New to the Series? Start with Part One
Blogosphere: A series
Part Forty-Six: Choosing a Format That Works for You
As promised, today we’re going to look at picking one of the many, many themes available for your Blog.
A format theme, not to be confused with the content theme of your blog, is the physical setup, the number of columns, the number of widgets supported, the general look and feel of your blog.
Currently WordPress is offering a great many formats you can use, but which one you choose can have some serious effects on how you show up to the world.
Some of the decisions you will need to make are:
Will you have a “home-made” banner, or will you just take whatever is available with the theme?
Do you prefer a wide area for your blogging text, or is it OK to have a smaller (narrower) area so you can accommodate more widgets (special features)?
Are you planning on moving your WordPress hosted blog to a paid host so you can support advertising?
The first Theme for Uphill Writing had four columns. It had one widgets column to the left, a slightly wider text column next, and two additional text widgets to the right. Foolishly I did not choose the theme for its utility, but rather because I liked the way it sliced the banner image into for pieces. I thought it looked cool. The problem was that the blogging text, the posts, were hard to read.

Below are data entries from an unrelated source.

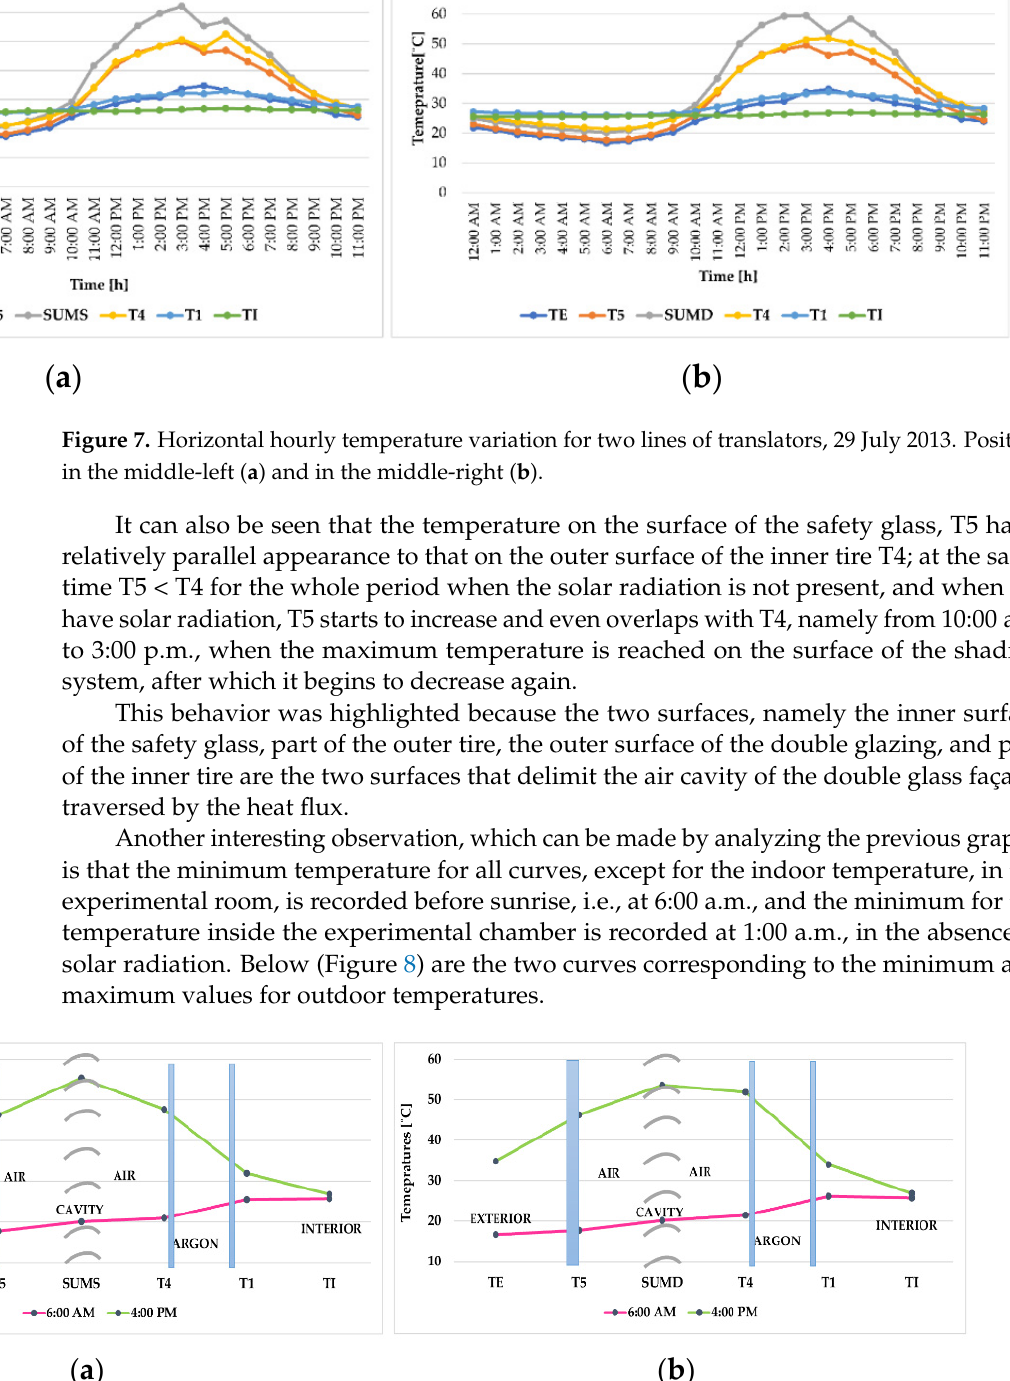
Figure 8. Horizontal temperature variation, when the outside temperature was minimum (6:00 a.m.) and maximum (4:00 p.m.), respectively, for 29 July 2013, for the left line of the translators ( a ) and for the right line of the translators ( b ).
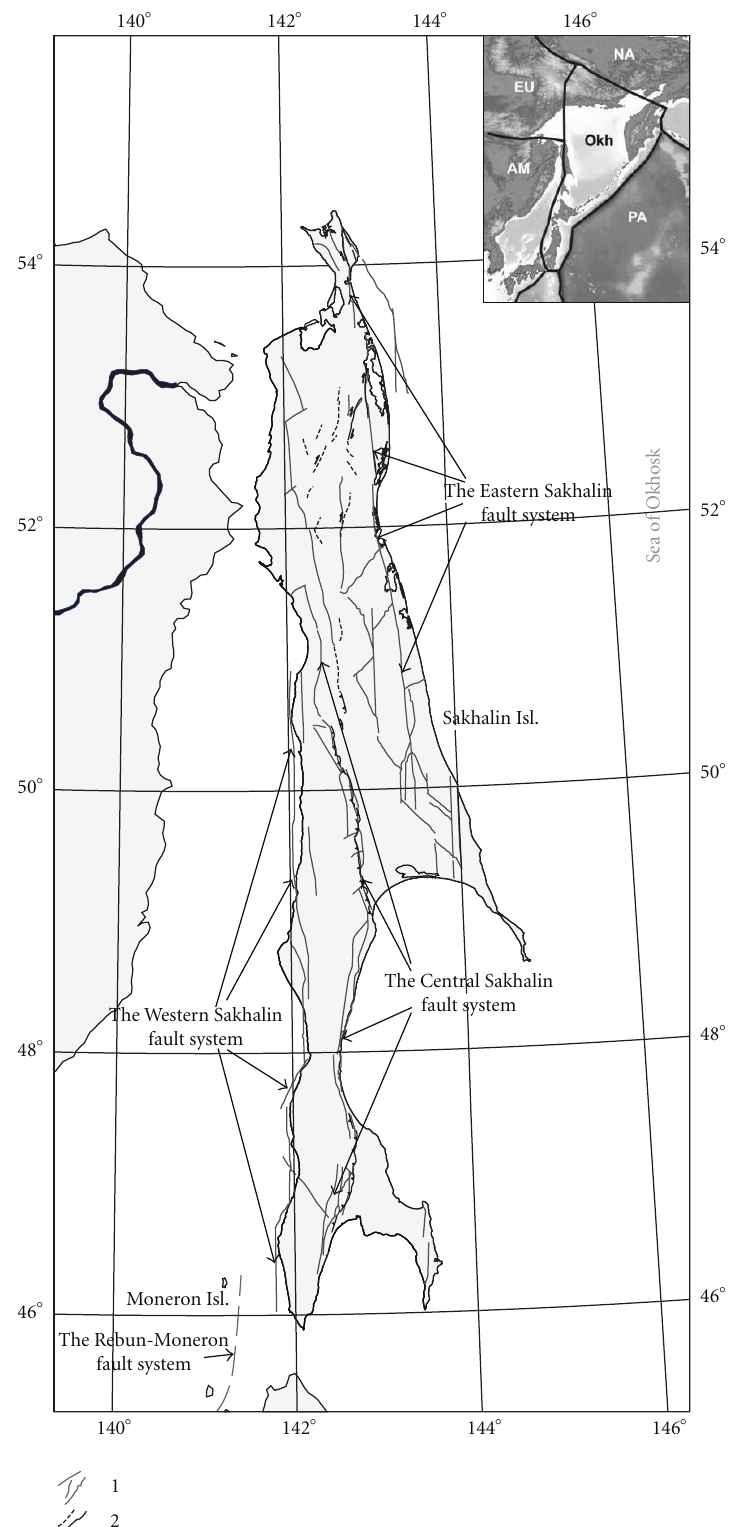
Figure 3: Active faults of the Sakhalin region. Insert—regional scheme of plate boundaries in the model NUVEL-1A and its modifications [14]. NA—North American, EU—Eurasian, PA—Pacific, OKH—Okhotsk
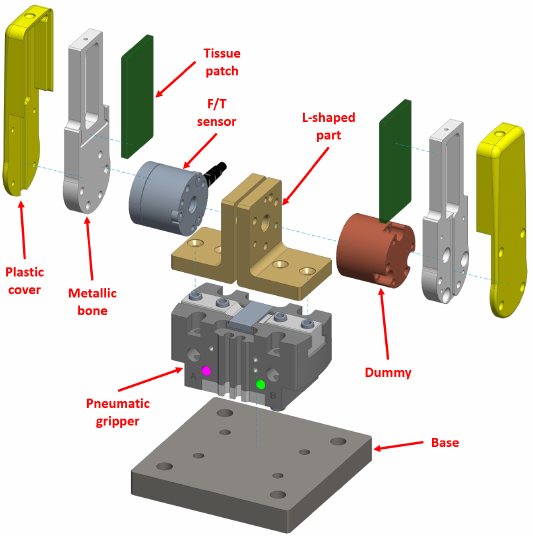
Figure 2. Exploded view of the instrumented prototype. The pneumatic gripper mounted on the base was the commercial device (CGPT20) upon which the whole instrumented prototype was built.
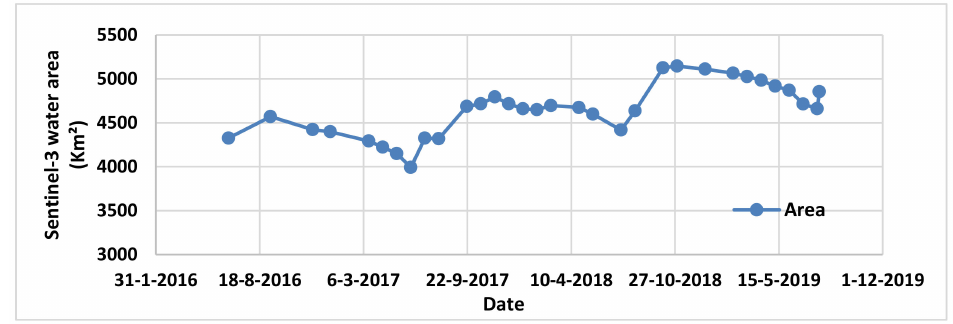
Figure 8. Water surface area variation with time series from 2016 to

The second theme is the one you see today. It is called Digg 3 Column, and let me tell you, having a wider area for text and graphics has made a great deal of difference.
I would certainly not suggest more than three columns, and would recommend for a new blogger that they consider only two. One wide one for posting, and one narrow, to the left OR the right, for widgets.
There are a few that are two-column, but have a restricted length, and have additional room at the bottom for widgets such as calendars, lists of tags, and so-forth.
The great thing about the WordPress system is that if you don’t like the theme you’ve chosen down the line, you can make a switch, mid-stream, without much extra fiddling around, and in fact, often with no additional work at all.